Celui qui connaît bien le quartier et s’y rend aujourd’hui peut facilement constater le changement apporté. Le quartier était un bidonville, tandis que ses maisons sont aujourd’hui construites en pierre. Les animaux ne sont plus élevés au même endroit que les habitations. On utilise des gants pour trier les ordures. Le tri se fait de moins en moins dans les maisons.

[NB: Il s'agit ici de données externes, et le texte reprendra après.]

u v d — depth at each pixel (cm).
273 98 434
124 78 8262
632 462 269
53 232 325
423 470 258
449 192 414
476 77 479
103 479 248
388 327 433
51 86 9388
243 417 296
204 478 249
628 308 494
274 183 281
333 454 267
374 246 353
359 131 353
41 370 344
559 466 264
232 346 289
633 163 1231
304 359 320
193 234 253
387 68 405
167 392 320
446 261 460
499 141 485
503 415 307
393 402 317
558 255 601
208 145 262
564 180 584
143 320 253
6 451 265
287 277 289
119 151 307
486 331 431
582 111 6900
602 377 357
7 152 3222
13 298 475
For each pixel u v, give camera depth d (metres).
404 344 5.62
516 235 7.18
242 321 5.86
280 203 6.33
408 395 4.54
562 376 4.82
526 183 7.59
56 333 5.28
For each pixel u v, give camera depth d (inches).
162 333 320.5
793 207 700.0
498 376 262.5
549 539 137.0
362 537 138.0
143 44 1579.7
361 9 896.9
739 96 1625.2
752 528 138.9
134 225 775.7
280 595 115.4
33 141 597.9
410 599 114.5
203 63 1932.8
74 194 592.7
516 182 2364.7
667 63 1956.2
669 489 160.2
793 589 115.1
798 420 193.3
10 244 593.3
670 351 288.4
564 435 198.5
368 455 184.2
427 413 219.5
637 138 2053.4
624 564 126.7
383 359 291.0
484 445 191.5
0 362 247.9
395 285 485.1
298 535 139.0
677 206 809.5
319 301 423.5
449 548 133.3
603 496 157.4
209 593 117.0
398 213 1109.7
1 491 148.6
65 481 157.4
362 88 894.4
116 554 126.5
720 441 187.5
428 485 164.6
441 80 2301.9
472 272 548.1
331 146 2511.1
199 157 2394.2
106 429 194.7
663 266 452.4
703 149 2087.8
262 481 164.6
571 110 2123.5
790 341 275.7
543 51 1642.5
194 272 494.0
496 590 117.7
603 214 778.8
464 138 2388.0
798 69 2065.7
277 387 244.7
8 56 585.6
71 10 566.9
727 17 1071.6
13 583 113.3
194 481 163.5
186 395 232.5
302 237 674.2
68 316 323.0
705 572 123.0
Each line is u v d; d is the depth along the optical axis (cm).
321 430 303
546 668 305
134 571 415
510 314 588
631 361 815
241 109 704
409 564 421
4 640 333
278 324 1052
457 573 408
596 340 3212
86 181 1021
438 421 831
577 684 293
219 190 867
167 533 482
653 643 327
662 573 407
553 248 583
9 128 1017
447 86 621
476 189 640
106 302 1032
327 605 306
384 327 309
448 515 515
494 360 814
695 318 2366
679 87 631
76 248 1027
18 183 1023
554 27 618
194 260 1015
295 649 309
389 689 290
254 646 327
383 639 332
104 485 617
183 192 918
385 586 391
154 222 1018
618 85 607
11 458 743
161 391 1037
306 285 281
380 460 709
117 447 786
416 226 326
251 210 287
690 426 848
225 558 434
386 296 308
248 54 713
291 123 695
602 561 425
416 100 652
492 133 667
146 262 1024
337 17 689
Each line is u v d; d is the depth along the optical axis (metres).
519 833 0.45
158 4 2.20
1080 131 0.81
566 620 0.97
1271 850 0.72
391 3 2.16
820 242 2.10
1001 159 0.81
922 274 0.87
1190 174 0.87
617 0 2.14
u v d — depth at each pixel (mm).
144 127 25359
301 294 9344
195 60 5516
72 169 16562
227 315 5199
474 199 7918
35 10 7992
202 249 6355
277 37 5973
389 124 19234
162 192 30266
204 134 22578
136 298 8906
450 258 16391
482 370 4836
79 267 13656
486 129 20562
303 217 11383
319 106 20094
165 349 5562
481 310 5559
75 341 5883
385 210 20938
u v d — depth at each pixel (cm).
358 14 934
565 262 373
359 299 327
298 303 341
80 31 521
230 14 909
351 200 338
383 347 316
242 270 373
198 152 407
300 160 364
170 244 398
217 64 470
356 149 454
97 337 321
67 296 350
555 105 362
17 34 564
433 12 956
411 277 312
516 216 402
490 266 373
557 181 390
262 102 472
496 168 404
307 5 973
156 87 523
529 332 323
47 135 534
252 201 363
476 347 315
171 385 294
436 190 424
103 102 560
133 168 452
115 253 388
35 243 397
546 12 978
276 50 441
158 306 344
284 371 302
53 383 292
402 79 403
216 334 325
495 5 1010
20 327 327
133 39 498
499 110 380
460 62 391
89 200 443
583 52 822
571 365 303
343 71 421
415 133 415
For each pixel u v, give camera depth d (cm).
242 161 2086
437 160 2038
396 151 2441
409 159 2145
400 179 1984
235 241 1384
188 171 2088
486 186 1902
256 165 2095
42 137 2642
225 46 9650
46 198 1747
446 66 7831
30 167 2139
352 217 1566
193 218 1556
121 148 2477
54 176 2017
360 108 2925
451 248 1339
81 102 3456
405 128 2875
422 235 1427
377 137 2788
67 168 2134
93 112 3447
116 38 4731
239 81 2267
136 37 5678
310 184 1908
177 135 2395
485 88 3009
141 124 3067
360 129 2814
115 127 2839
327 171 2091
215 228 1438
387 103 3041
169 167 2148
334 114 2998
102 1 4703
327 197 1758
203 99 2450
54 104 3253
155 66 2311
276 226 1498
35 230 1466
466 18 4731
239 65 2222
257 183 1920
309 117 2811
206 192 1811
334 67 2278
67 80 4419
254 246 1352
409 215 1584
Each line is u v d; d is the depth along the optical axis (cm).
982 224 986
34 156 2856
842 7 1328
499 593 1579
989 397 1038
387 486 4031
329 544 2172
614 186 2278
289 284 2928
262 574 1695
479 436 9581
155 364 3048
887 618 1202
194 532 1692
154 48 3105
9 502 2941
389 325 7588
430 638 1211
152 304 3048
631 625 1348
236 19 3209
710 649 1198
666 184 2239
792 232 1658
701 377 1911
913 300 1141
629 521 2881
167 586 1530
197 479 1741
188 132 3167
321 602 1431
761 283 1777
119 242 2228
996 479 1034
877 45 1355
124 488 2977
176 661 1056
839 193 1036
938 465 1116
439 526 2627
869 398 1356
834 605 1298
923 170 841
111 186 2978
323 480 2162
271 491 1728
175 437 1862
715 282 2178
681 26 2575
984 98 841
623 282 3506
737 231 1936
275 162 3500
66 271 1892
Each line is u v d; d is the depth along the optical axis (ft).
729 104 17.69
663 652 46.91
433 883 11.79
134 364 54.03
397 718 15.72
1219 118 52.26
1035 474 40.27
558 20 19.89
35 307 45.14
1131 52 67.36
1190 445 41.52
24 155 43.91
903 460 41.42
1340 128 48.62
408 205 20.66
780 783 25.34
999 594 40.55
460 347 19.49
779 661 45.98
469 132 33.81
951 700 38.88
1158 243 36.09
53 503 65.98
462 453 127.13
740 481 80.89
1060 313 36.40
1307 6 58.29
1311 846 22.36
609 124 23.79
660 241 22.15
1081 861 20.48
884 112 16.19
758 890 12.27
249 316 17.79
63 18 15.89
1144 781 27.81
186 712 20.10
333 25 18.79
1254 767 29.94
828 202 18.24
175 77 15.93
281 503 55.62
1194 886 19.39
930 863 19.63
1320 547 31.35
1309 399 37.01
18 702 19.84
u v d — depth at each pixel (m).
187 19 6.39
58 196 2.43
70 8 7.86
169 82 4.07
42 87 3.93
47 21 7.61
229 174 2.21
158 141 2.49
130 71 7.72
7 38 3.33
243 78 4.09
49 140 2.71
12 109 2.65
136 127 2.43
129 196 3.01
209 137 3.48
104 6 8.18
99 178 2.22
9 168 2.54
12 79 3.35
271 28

Aujourd’hui, toutes les filles vont à l’école et les femmes travaillent, alors que le rôle de ces dernières était auparavant limité à attendre que les ordures soient ramenées par leur mari pour les trier. « Les grandes usines viennent demander aux femmes du quartier de travailler pour elles et envoient des bus pour les ramener grâce à leur bonne réputation », dit Mona Wilson.

La visite de ce quartier exceptionnel ne peut prendre fin sans passer par le magasin qui expose tous les produits des ateliers et en prendre quelques souvenirs. Des pièces artistiques variées, faites avec une créativité sans limite. De l’art créé par les mains de femmes et qui s’exporte partout dans le monde.


L’association reçoit 394 enfants âgés de 6 mois à 6 ans, en plus de 250 élèves du primaire et du préparatoire. (Photo : Tamer Abdin)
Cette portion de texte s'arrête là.